**TO DO**
From the data that follows, copy every line with the string "Here".

Itemized modification records
-=-=-
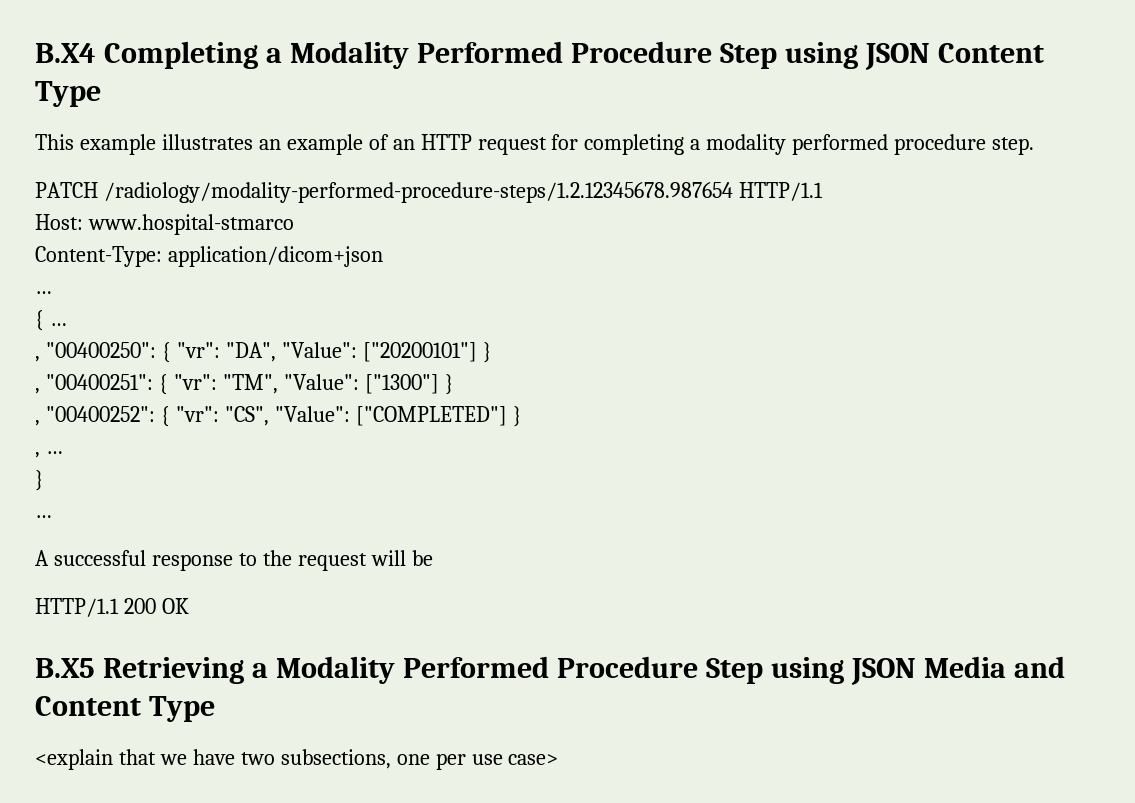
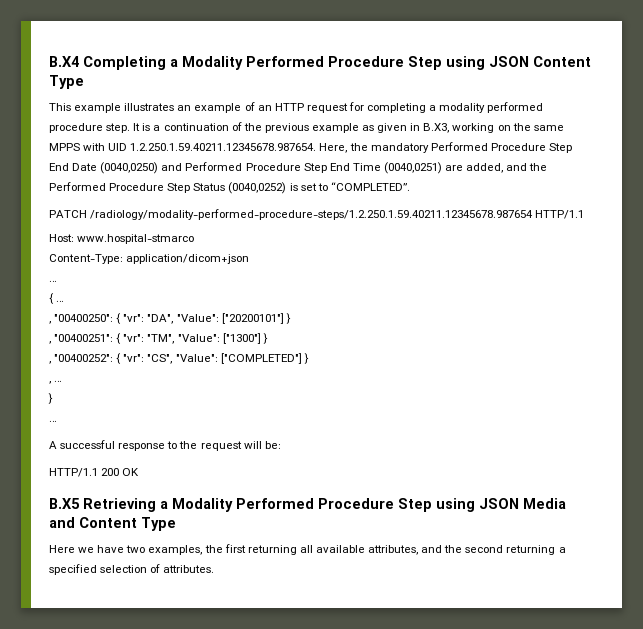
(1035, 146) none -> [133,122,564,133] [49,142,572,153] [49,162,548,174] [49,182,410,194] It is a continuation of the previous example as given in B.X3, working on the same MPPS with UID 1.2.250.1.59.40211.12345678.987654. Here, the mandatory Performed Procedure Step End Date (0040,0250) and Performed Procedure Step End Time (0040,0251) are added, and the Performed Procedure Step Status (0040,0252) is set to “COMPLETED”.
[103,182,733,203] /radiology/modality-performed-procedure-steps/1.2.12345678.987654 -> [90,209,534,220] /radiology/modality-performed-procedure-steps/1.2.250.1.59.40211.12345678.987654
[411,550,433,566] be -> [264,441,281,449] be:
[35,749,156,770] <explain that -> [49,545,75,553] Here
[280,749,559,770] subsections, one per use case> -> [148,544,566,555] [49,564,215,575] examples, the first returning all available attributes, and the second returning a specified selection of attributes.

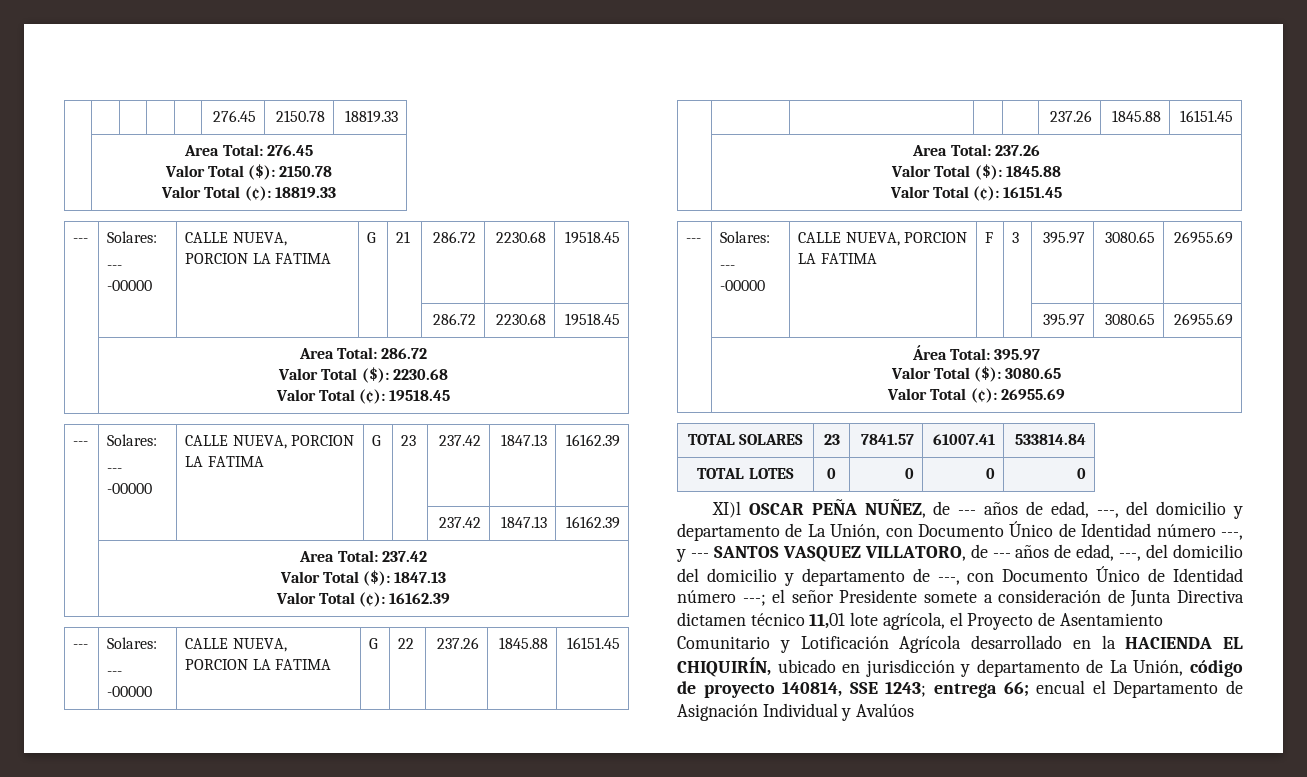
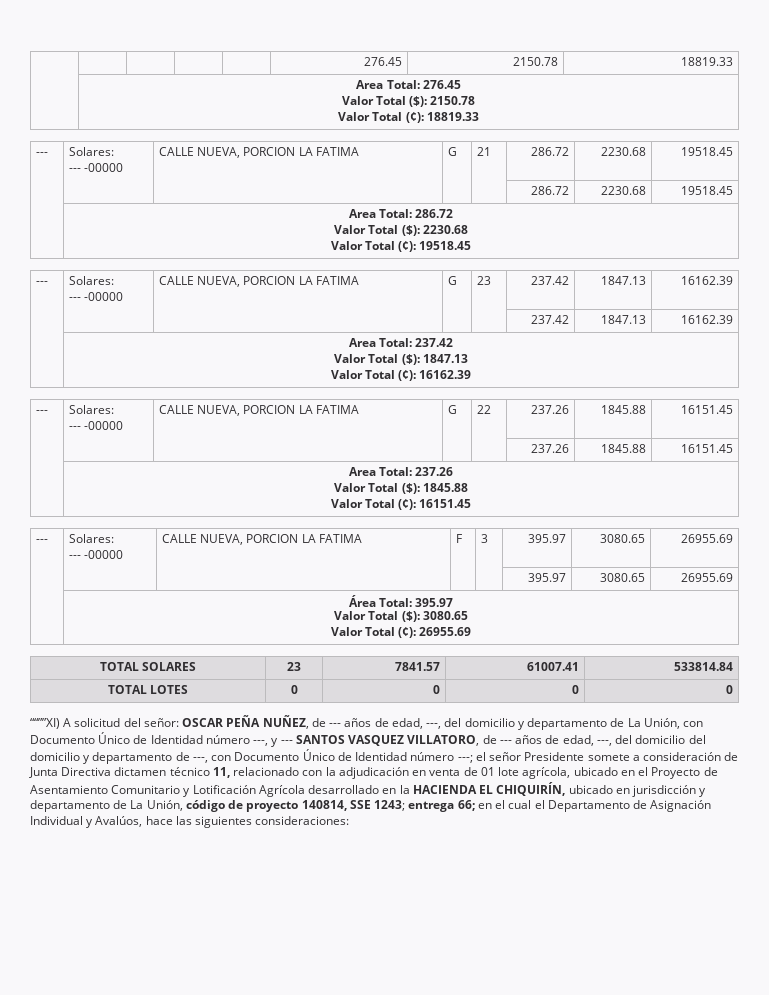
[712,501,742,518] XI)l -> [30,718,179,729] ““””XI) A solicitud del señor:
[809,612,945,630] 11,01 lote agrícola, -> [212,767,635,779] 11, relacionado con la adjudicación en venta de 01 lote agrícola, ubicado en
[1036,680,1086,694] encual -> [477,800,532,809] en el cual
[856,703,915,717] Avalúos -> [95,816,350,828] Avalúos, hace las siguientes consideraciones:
-=-=-
**WRITTEN SOLUTION**
(1035, 146) none -> [133,122,564,133] [49,142,572,153] [49,162,548,174] [49,182,410,194] It is a continuation of the previous example as given in B.X3, working on the same MPPS with UID 1.2.250.1.59.40211.12345678.987654. Here, the mandatory Performed Procedure Step End Date (0040,0250) and Performed Procedure Step End Time (0040,0251) are added, and the Performed Procedure Step Status (0040,0252) is set to “COMPLETED”.
[35,749,156,770] <explain that -> [49,545,75,553] Here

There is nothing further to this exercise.